The RAC has reported a significant hike in fuel prices over the last three weeks, with petrol and diesel costs surging by more than 3p and 4p per litre respectively.

This uptick has spiked the cost of filling up a family car or taxi by approximately £2, placing additional financial pressure on drivers across the UK.

Petrol prices have climbed from 140.2p to 143.4p per litre from 29 January to 18 February, while diesel prices have leapt from 148p to 152p in the same timeframe. This rise comes after a period of declining fuel costs, with petrol prices dropping by 17p over the last three months and diesel by 15p, reaching lows not seen since mid-October 2021.

The recent price increases are attributed to a spike in oil costs, which have been trading above $80 a barrel for most of the past month, a significant rise from previous weeks.

Impact of Fuel Rises on Taxi Drivers and Fares

The surge in fuel prices directly impacts taxi drivers, who rely heavily on fuel for their day-to-day operations. The cost of petrol and diesel constitutes a substantial portion of their operational expenses. As fuel prices rise, taxi drivers face increased costs, squeezing their margins and, in many cases, forcing them to work longer hours to maintain their earnings.

To cope with these rising costs, taxi operators often have no choice but to pass on the burden to consumers in the form of higher fares. Consequently, local taxi users may notice an increase in the cost of their journeys when tariffs are next reviewed. This price adjustment is a necessary measure to ensure that taxi services remain viable and sustainable in the face of fluctuating fuel prices.

RAC fuel spokesman Simon Williams said: “News that fuel prices have bottomed out and are now on the rise again is bad news for drivers, and possibly the economy and future inflation rates, too.

“While we’re not expecting prices to shoot up dramatically, it appears that oil is trading up, which in the absence of a stronger pound, means wholesale fuel costs more for retailers to buy in. The result is higher prices at the pump and more expense for the every-day driver.

“The Red Sea attacks by Houthi rebels, which are forcing tankers to avoid the Suez Canal and instead go round South Africa’s Cape of Good Hope, are clearly playing their part, but so have global refinery maintenance closures, the start of America’s driving season and UK retailers buying more fuel stocks ahead of the Budget to protect against a possible fuel duty hike by the Chancellor.

“Despite these factors, we ought not to see forecourt prices go up too much more from where they are today, but a lot depends on how much margin the biggest retailers decide to take.

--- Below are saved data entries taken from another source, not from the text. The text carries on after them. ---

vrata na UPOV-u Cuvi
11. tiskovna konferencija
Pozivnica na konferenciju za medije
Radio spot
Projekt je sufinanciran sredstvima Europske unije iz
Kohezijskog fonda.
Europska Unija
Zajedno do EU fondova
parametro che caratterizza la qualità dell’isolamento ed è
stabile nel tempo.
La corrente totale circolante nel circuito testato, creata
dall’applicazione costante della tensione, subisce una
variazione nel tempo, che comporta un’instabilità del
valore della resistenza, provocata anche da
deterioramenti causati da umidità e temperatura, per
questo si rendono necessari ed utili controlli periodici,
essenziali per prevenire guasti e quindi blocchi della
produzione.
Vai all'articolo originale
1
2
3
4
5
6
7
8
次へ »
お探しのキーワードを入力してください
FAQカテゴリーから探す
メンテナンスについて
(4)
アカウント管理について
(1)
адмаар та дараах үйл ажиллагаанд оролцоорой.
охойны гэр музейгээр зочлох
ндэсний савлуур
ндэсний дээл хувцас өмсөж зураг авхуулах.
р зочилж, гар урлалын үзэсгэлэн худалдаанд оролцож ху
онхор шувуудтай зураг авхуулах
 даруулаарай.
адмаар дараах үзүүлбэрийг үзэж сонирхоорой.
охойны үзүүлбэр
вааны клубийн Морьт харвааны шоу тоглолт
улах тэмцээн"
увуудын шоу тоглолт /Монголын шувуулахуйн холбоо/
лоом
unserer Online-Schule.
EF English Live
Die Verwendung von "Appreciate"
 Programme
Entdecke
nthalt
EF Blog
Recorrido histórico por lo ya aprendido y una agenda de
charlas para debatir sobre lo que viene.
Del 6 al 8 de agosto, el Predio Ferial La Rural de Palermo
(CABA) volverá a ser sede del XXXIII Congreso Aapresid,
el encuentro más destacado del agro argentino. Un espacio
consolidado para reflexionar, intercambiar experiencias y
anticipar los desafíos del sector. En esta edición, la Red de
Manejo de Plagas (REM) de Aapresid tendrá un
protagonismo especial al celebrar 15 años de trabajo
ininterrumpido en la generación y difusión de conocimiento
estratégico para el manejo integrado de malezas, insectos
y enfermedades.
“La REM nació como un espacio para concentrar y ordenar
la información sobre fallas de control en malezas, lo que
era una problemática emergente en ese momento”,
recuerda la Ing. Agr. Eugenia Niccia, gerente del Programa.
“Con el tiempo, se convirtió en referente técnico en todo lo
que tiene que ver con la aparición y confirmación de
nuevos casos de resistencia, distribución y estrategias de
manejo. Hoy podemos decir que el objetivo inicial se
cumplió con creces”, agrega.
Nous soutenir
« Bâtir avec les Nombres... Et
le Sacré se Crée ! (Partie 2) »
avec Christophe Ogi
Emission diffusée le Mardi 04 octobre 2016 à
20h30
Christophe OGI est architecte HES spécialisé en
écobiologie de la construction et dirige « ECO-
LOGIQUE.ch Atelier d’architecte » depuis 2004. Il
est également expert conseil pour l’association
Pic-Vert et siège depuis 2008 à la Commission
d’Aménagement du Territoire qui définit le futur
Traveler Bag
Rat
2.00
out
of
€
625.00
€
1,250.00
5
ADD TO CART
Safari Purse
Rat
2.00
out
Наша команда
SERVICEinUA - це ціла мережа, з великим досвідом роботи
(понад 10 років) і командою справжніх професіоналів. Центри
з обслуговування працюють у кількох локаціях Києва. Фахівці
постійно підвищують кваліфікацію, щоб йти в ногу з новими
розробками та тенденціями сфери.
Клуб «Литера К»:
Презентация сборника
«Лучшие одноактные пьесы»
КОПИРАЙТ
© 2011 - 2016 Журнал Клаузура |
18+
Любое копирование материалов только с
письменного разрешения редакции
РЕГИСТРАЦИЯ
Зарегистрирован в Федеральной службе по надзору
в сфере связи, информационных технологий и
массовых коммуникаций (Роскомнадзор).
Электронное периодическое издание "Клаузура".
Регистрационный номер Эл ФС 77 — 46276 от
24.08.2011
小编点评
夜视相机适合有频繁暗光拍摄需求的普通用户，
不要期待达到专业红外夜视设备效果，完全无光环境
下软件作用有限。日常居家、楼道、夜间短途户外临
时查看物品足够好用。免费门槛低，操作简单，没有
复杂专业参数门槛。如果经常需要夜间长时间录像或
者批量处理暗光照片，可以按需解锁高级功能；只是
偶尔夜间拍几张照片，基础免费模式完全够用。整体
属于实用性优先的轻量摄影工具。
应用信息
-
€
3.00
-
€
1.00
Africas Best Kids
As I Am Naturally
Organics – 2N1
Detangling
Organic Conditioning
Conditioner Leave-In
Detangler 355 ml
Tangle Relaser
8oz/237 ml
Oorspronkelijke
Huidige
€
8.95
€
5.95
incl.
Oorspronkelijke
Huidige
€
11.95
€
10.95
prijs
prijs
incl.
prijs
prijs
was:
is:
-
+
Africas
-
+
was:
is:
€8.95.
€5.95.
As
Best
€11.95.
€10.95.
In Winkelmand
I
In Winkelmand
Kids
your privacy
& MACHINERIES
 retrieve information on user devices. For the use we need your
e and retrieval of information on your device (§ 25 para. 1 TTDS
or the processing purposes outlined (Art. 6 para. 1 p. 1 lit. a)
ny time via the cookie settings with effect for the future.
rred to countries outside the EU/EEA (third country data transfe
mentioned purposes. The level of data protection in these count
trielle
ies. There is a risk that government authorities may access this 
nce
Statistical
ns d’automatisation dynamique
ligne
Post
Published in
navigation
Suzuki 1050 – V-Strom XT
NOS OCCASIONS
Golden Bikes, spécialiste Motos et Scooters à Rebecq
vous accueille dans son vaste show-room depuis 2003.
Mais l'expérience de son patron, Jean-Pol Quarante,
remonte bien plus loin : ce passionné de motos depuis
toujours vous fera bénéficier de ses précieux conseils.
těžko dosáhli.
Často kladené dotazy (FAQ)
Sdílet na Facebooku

“Positively for drivers, supermarket margins are lower than they were in January, but they are still significantly higher than they were prior to the pandemic and Russia’s invasion of Ukraine.

“If a ‘new normal’ supermarket margin were to settle around 7p, drivers would get a fairer deal. Last year, RAC data shows they benefitted from an average mark-up of 10p on every litre of fuel sold as opposed to just under 6p in 2019.”